My concern is more about performance.

The two tables that are not flat lists (Places and Individuals) have significant latency populating the the Object Selectors in my tree. (It is a ‘research’ collection that includes hypotheticals, not strictly ‘proven’ genealogy.)

My Place tree already has loops. (Because enclosing Places changed over time for disputed territories.) So every piece of data kept out of the deepest levels can remove multiple evaluations when populating the Selector.

And the populating Place Selector is one of my two most flakey features. A session starts with it populating fast (less than 2 seconds) but it gets slower & slower throughout a data entry session. Just before I HAVE to restart Gramps, it takes more than a minute. Which is why my workflow resorts to clipboarding each Place used in a data-entry session.

(The other flakey portion where latency grows in a session is: switching between People & Relationships view. )

I know that GTK 3 is part of the problem, because the person tree view in that is much slower than in GTK 2, which I still use in Gramps 3.4.9. And initially, it was so slow, that Doug Blank added a caching mechanism to all tre views to make them a bit smoother. And when I compare Gramps 3.4.9 and 5.1.5 on the same platform, I can see that scrolling in 5.1.5 is quite jumpy. I can make this comparison for persons only, for obvious reasons.
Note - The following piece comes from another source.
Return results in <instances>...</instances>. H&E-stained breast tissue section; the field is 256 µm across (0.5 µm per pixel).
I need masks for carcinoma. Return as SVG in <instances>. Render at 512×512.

The Gnome team has always denied that this is a bug, but I can prove it with trace statements, which show that GTK 3 generates way more callbacks than necessary when you start scrolling. And this may affect populating the selectors too.
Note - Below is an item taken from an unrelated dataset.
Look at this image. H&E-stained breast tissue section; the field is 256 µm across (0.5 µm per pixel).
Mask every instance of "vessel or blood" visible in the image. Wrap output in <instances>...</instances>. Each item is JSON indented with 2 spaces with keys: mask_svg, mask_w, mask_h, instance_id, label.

Since you work with Windows, you have a chance to make a comparison between 3.4.9 and 5.1.5, because they can be installed independently. And when my interpretation is right, you will see a difference in latency in the person selector.

1 Like

The performance could easily be overcome by actually using the tables, indexes and views in a relational database engine for what it was made for, instead of serialized strings of multiple values all in one table (the blobs)…

More of the search and index work would be done in the database engine, and then utilizing views in the database for the most used views in Gramps.
And another benefit of this would be that we didn’t need to wait for Gramps to first update the whole blob, then read it back to memory and then populate the actual view in Gramps…

most likely to much work to programming that type of changes… but the benefits would be that Gramps would be a lot more responsive when it comes to read, write, update and delete objects…

2 Likes

A relational database isn’t necessarily faster. It can even be slower because data that is now in the blob needs to be retrieved from another table, although that should not be too much of a problem with the right indexes.

For places (locations) we already have a text field for the title, but not for the name, and also for the enclosed_by link. And both fields have indexes (indices) too. Adding a field for the name should be easy, and it would indeed allow to search the database, instead of building a whole place tree in memory, like we do now.

2 Likes

I reported this before, maybe it is related. When I add a new Place with an Enclosed by, it takes up to 10 seconds to save the record.
Does it have to save this blob and then retrieve it??
5.1.5 on Win10. There are about 4,000 Places.

Adding an Enclosing leaving requires updating the fully qualified place “title” for ALL the enclosed Places. And that seems to be a slow process.

(Is it repeating the assessment all the way to the topmost enclosing Place level for every enclosed place? And possibly adapting to time periods too? It seems like the Edit Place functionality could just do the currently active place and make updating the remainder into a background task.)

When I read this, I am assuming that you mean something like adding a new town enclosed by an existing county. Is that right? I’m asking, because Brian’s interpretation is a totally different scenario, and I assume that you have the same mother language, sort of. I don’t.

In my interpretation, adding a new place, enclosed by an existing one, means adding one row to the database, which has a handle to the enclosing object, and that’s fast. It will also mean finding the right node in the display tree, and adding an extra node (leaf) there. And on my PC, this takes just a second in Linux.